Wood-fire oven bringing Almonte together for pizza and community
Posted May 8, 2026 01:41:37 PM.
Last Updated May 8, 2026 01:45:11 PM.
Nestled in the heart of a neighbourhood beside the library is a free to use wood-fire oven.
The Almonte Friendship Oven, located at 155 High St., is starting to gear back up, bringing events to the area and hosting fundraisers. It has operated since 2018, but took years off during the pandemic because of the fear it could spread COVID-19.
Jeff Mills, a resident and the one who spearheaded the project, said the community and the oven are coming back “slow but sure” this spring.
“We always do a free pizza night for the Mississippi Mills Community Fund; we’ve got all kinds of volunteers who make the dough, and we have people who fire the oven and people just come together,” he said in an interview.
This year, a baker is interested in making sourdough bread in the oven for the farmer’s market, Mills said.
“Projects like this really bring a community together, and that’s one of the things I really like about it,” Sean MacKenzie, who helped with the build, said.
Mills said he got the oven idea from bigger cities.
He saw how successful it was in turning parks into welcoming places for neighbours and the ability to fundraise for events in places like Toronto — and he wanted that for Almonte.

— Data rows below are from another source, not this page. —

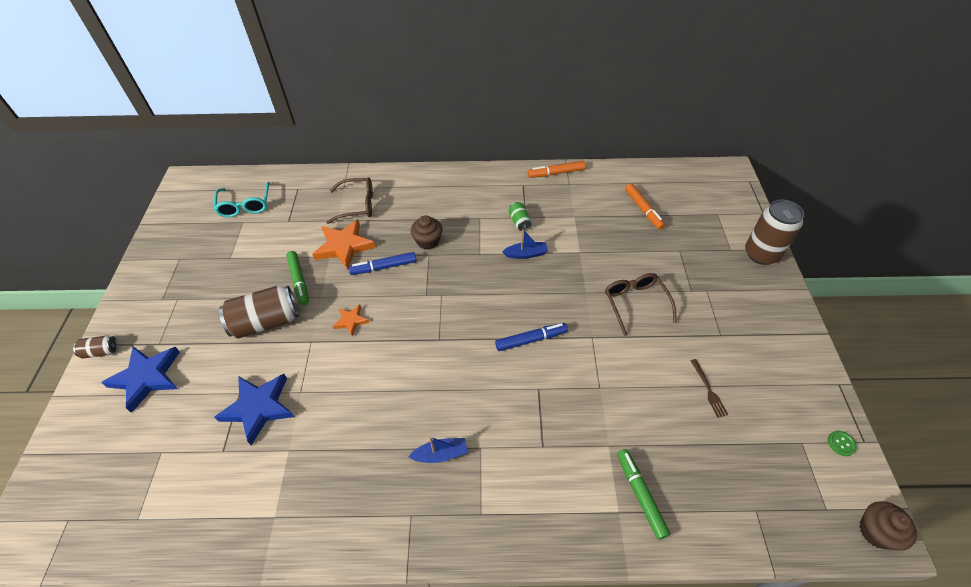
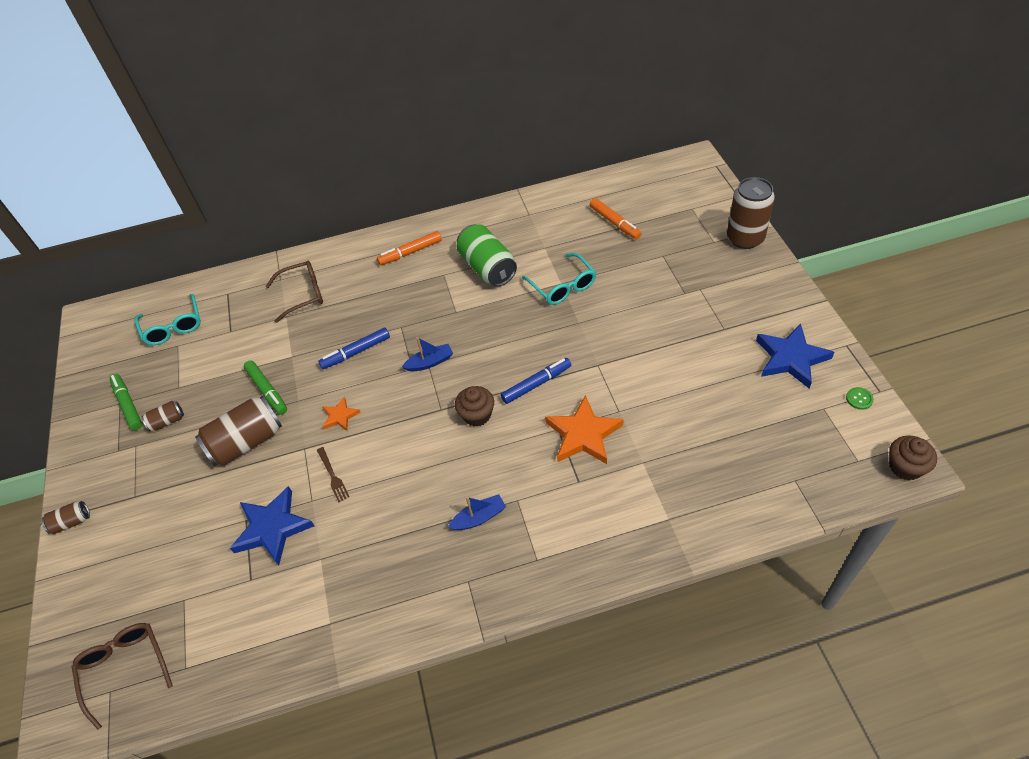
camera: 10 degrees left, 0 degrees up
(147, 377) = (136, 533): blue star -> blue star (791, 358)
(210, 285) = (167, 421): none -> brown can
(344, 246) = (304, 342): orange star -> orange star (583, 434)
(428, 241) = (395, 313): brown cupcake -> brown cupcake (477, 415)
(519, 222) = (488, 268): green can -> green can, size x2.04
(526, 254) = (505, 299): blue boat -> blue boat (430, 362)
(556, 173) = (511, 206): orange marker -> orange marker (410, 252)
(581, 255) = (563, 286): none -> turquoise glasses
(635, 303) = (632, 320): brown glasses -> brown glasses (125, 668)
(640, 495) = (684, 498): green marker -> green marker (128, 405)
(709, 390) = (725, 384): brown fork -> brown fork (333, 476)

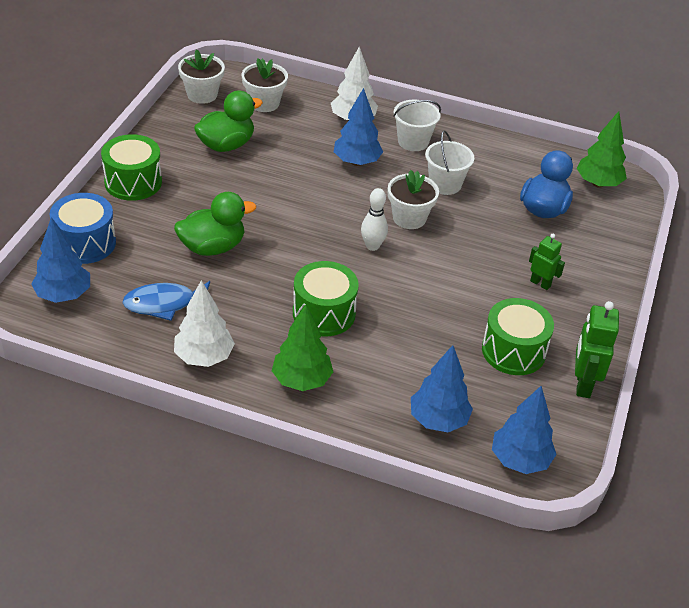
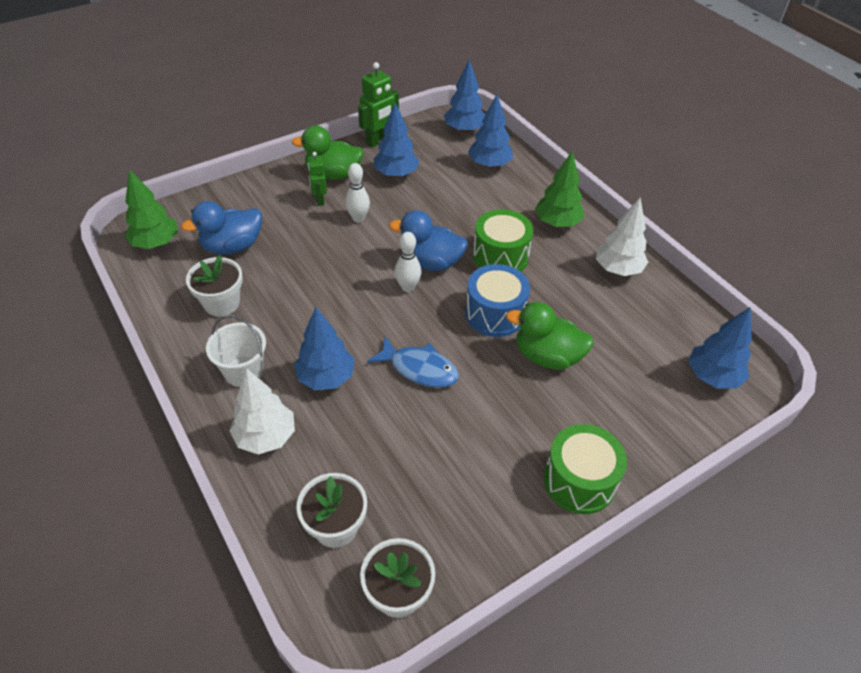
camera: 140 degrees left, 5 degrees up
(85, 243) = (669, 424): blue drum -> blue drum (495, 314)
(165, 304) = (624, 324): blue fish -> blue fish (419, 369)
(226, 145) = (438, 479): green duck -> green duck (333, 174)
(377, 276) = (430, 262): none -> blue duck
(409, 218) = (348, 295): white flower pot -> white flower pot (222, 303)
(445, 184) = (277, 309): white bucket -> none
(485, 284) = (358, 218): none -> white bowling pin
(513, 351) = (396, 174): green drum -> blue tree

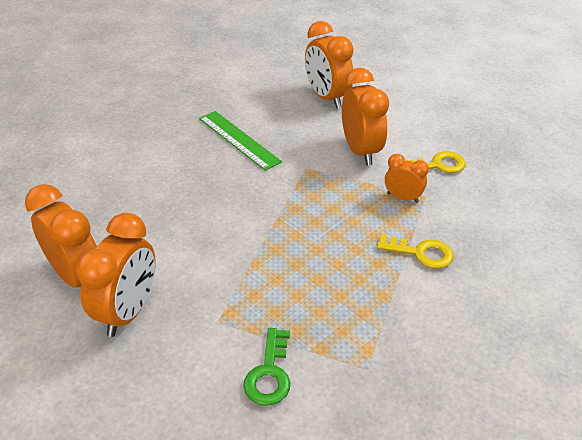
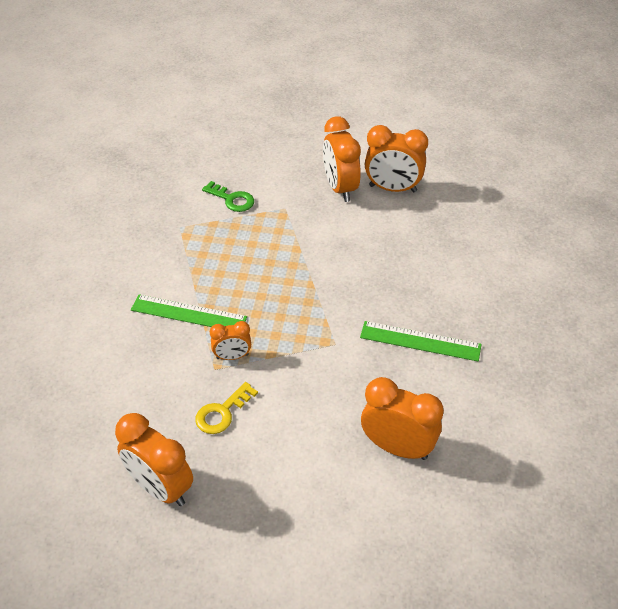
camera: 145 degrees right, 5 degrees up
(269, 373) = (232, 199): green key -> green key turned 150 degrees clockwise
(360, 151) = (304, 389): orange clock -> orange clock (160, 488)
(421, 253) = (188, 313): yellow key -> green ruler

He reached out to “the local” stonemason, MacKenzie and pitched the idea.
The pair sold the vision to the town and the United Way, which were the financial backers of the project.
“The selling points were that in the event of something like the ice storm, we could potentially feed people who didn’t have another way of getting fed using the oven,” MacKenzie said in an interview. “It’s sort of like a backup.”
When it was being constructed, those spearheading the project came together to make it. No outside contractors were hired for a project for the community by the community.
MacKenzie brought in his backhoe and dug down, finding the remnants of the old train station. Where the oven now stands was built on the basement of the station.
Mills hopes that with the events this summer, people will be excited about “congregating” in the heart of the community.